Owners of troubled New Harbor Inn agree to give Costa Mesa first right of refusal as part of settlement
The owners of the New Harbor Inn have agreed to take steps to provide better safety and transparency measures in accordance with a recent settlement agreement with Costa Mesa.
That includes giving the city the right of first refusal should they attempt to sell the property, which officials have called a hotbed for criminal activity.
If Ming Cheng Chen and Hsiange Chu Shih Chen try to sell the motel, the city can refuse the sale. It will then have 30 days after being provided with the purchase offer to agree to purchase the motel and match the terms and conditions.

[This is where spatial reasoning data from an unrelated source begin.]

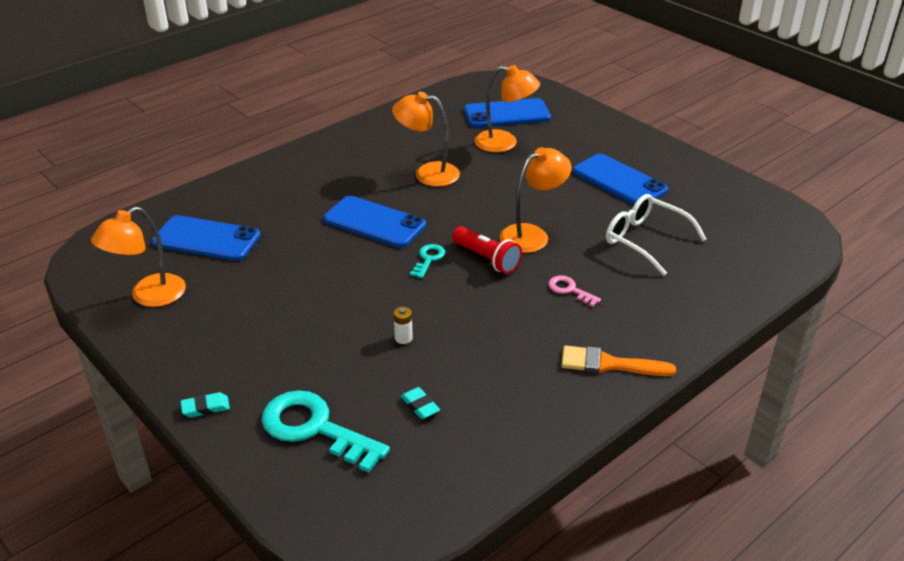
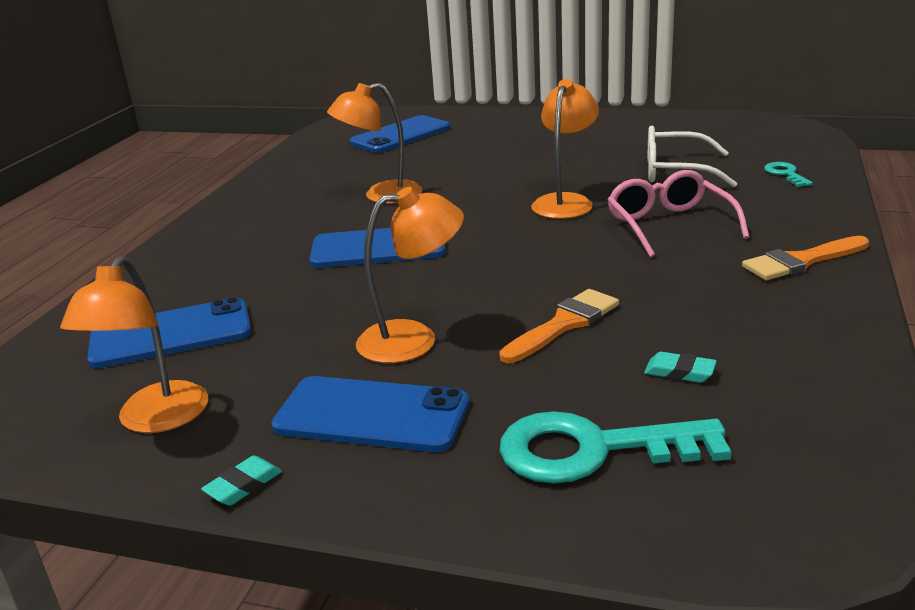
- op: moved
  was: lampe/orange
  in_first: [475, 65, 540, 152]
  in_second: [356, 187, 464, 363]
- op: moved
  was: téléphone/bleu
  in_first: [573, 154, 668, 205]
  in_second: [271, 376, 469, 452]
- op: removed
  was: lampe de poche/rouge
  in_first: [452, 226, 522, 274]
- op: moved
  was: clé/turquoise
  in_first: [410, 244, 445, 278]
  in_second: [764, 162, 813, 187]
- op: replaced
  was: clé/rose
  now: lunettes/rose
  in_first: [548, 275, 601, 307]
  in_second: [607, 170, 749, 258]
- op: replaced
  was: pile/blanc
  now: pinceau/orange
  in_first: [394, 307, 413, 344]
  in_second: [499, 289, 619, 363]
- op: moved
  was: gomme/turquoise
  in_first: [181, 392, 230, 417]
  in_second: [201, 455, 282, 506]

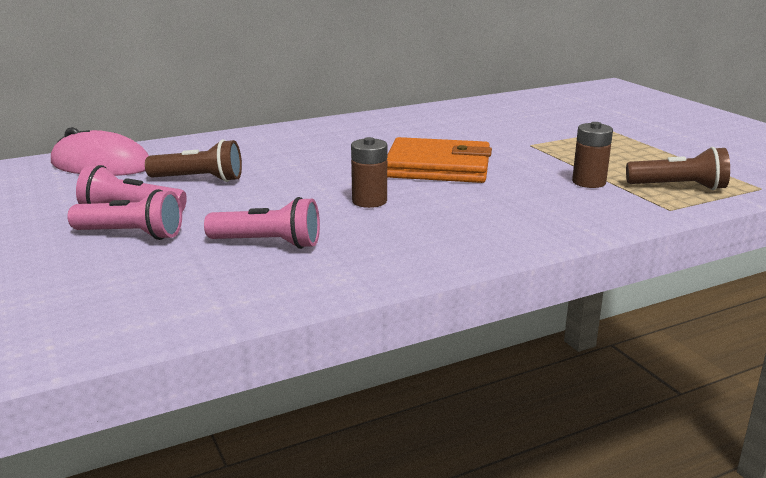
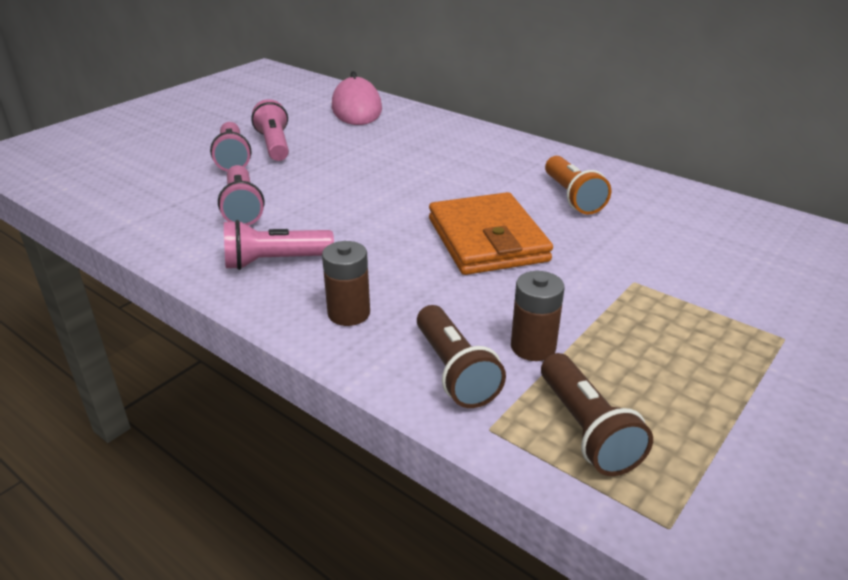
- op: moved
  was: pile/marron
  in_first: [351, 137, 387, 208]
  in_second: [322, 241, 370, 326]
- op: moved
  was: lampe de poche/marron
  in_first: [145, 139, 242, 182]
  in_second: [417, 305, 506, 408]
- op: added
  now: lampe de poche/orange
  in_second: [545, 156, 611, 214]
- op: added
  now: lampe de poche/rose
  in_second: [224, 220, 334, 270]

The city would be barred from transferring the property to another developer, said Frank Weiser, attorney for the Chens.
Should the motel ever be put up for sale, the city would assess the terms of the sale and its budgetary priorities at that time, said Councilman John Stephens.
“Potentially, the property could be used for affordable housing or transitional services,” Stephens said. “It is good to have that option to consider.”
As part of the agreement, the Chens will provide security patrols on the property along with detailed logs, retain copies of identification and registration cards of each registered guest for up to 90 days and provide that information to the city within seven days upon request.
They must also ensure sanitary standards are followed, as well as local, state and federal laws.
Other provisions include allowing code enforcement officers onto the property for inspections and when police and fire personnel respond to calls for service.
“We actually got more effective safeguards for the motels than we could have ever got from a trial,” Stephens said.
Weiser said the agreement was well-negotiated and pleases all those involved.
“I think it’s fair,” Weiser said of the conditions. “I really think the city and the Chens now have made peace.”
The Chens signed off on the city’s conditions when both parties recently agreed to drop lawsuits against each other.
In recent years, the Costa Mesa Police Department has responded to the property for prostitution, the sale and use of illegal drugs and a person found unconscious, possibly from a heroin overdose in one of the rooms.
In April 2016, the city filed a public nuisance complaint against the motel. The complaint said the motel posed “a serious threat to the safety of the public” caused by a number of criminal acts.
In response, the Chens filed a federal lawsuit against the city last year, alleging Costa Mesa officials were discriminating against the motel and its low-income tenants by trying to push them out.
The city has tried to shutter some of the blighted motels on Newport and Harbor boulevards in recent years in an attempt to improve the quality of life in those areas.